**TASK GOAL**
Edit the lines of the listing starting with the line that contains "х абонентских" and going on through the line that contains "Все права защищены.". Replace "сертификат" with "лицензия", keep everything else unchanged, and leave the pictures out of your answer.

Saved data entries
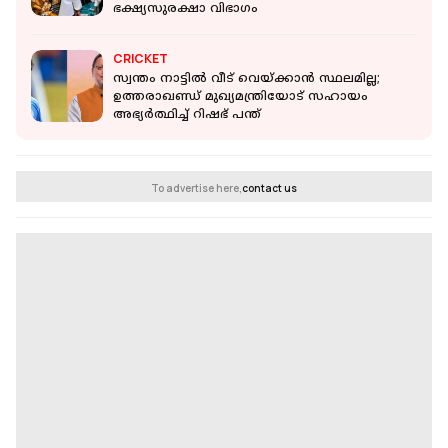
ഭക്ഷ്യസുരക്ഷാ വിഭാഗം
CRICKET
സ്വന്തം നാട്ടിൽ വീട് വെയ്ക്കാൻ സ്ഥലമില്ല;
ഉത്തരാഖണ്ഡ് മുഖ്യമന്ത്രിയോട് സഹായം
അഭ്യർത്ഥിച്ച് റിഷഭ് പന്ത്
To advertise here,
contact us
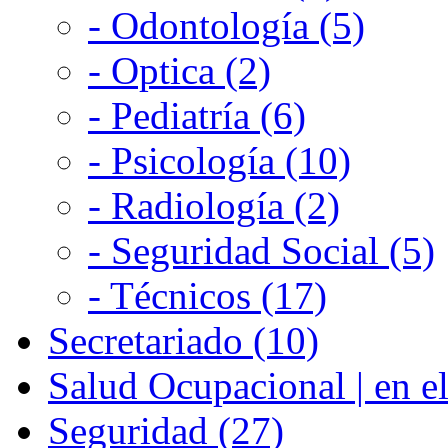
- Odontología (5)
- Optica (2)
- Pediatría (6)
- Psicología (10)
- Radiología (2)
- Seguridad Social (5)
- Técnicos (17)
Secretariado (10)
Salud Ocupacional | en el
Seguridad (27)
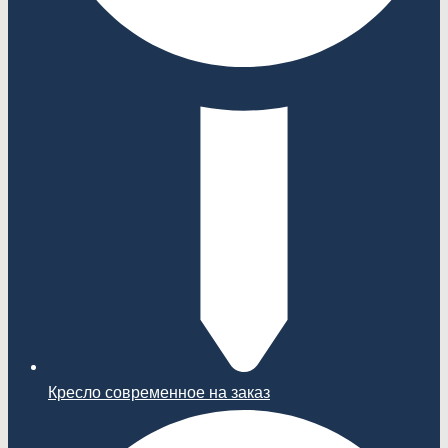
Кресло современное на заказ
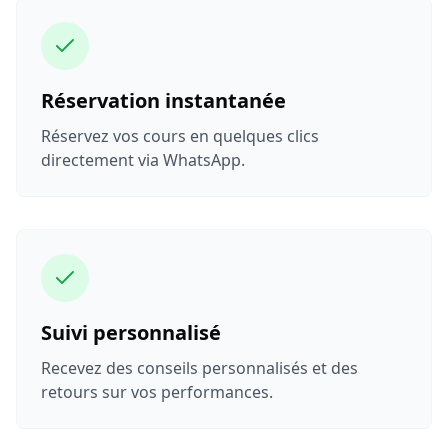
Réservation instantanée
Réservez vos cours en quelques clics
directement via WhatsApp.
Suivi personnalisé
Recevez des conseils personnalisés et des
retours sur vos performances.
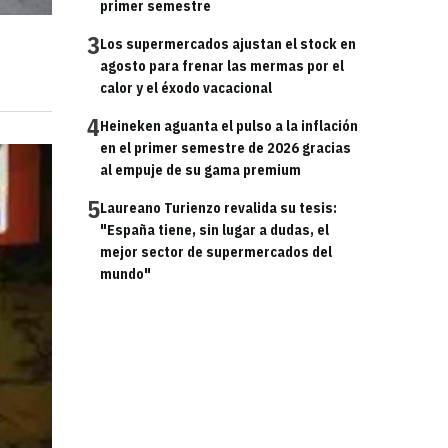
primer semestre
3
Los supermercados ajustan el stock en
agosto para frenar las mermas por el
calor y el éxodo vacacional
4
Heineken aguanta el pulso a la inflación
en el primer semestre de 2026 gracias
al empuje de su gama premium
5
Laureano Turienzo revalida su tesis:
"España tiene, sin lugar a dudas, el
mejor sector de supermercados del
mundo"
---
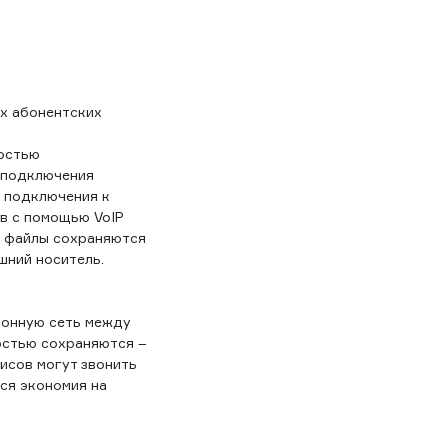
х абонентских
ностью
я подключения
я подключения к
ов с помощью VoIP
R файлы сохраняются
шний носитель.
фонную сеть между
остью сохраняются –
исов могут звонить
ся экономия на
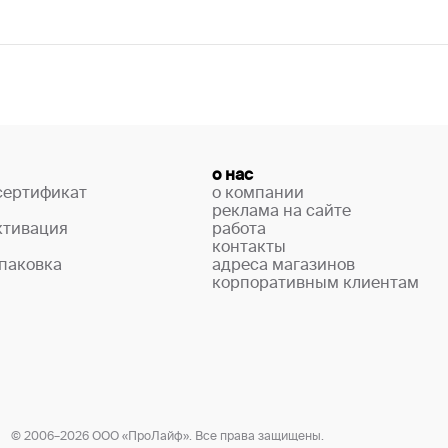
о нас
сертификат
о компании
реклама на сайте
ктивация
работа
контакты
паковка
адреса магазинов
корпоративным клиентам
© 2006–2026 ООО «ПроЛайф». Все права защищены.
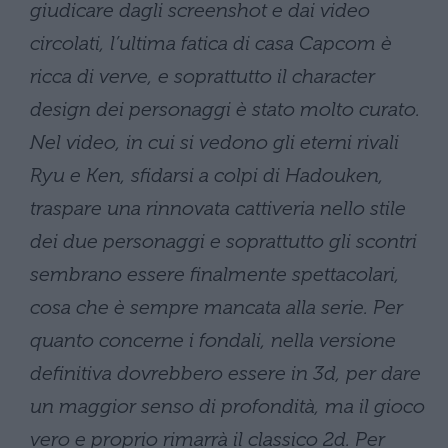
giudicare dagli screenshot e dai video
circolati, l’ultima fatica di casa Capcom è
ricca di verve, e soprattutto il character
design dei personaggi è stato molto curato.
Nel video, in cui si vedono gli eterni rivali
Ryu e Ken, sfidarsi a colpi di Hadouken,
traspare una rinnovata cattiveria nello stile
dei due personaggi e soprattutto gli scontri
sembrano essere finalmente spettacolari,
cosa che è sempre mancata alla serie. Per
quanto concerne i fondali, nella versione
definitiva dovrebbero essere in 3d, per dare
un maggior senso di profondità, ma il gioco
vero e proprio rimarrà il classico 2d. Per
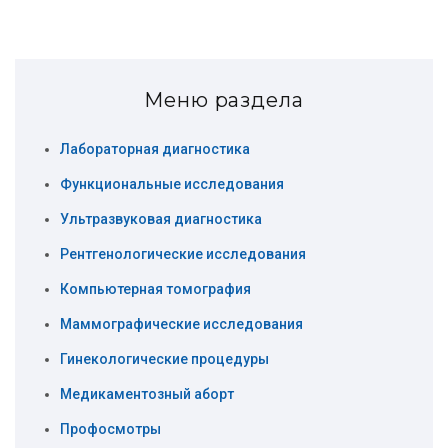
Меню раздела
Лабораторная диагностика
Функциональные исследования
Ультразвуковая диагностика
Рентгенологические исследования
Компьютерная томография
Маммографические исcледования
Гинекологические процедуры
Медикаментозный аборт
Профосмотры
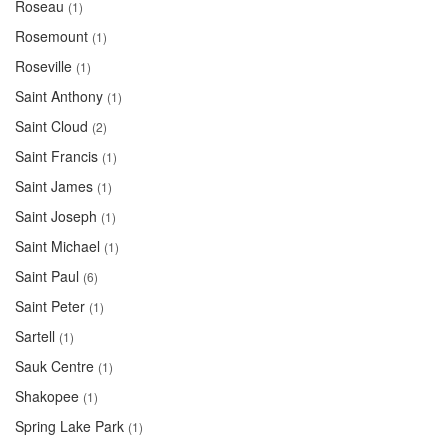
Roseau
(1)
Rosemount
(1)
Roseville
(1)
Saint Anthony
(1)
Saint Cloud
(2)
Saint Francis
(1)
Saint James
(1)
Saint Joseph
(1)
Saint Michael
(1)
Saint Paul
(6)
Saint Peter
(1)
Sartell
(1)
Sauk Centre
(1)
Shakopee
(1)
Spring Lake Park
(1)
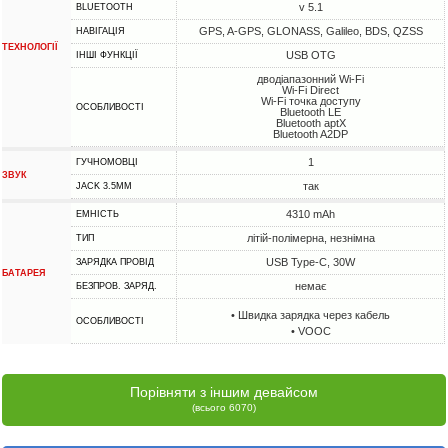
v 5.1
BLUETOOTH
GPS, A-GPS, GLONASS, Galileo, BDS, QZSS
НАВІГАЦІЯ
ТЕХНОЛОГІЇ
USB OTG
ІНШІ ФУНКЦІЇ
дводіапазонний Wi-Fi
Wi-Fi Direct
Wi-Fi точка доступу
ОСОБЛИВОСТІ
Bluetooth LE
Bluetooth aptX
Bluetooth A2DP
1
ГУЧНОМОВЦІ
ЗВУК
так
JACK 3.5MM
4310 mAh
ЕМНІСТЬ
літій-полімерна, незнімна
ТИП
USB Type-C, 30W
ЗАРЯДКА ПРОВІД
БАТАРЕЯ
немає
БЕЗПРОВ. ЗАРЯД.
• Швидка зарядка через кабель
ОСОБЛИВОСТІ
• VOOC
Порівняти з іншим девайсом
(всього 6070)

**EXPECTED OUTPUT**
х абонентских
ностью
я подключения
я подключения к
ов с помощью VoIP
R файлы сохраняются
шний носитель.
фонную сеть между
остью сохраняются –
исов могут звонить
ся экономия на
о нас
лицензия
о компании
реклама на сайте
ктивация
работа
контакты
паковка
адреса магазинов
корпоративным клиентам
© 2006–2026 ООО «ПроЛайф». Все права защищены.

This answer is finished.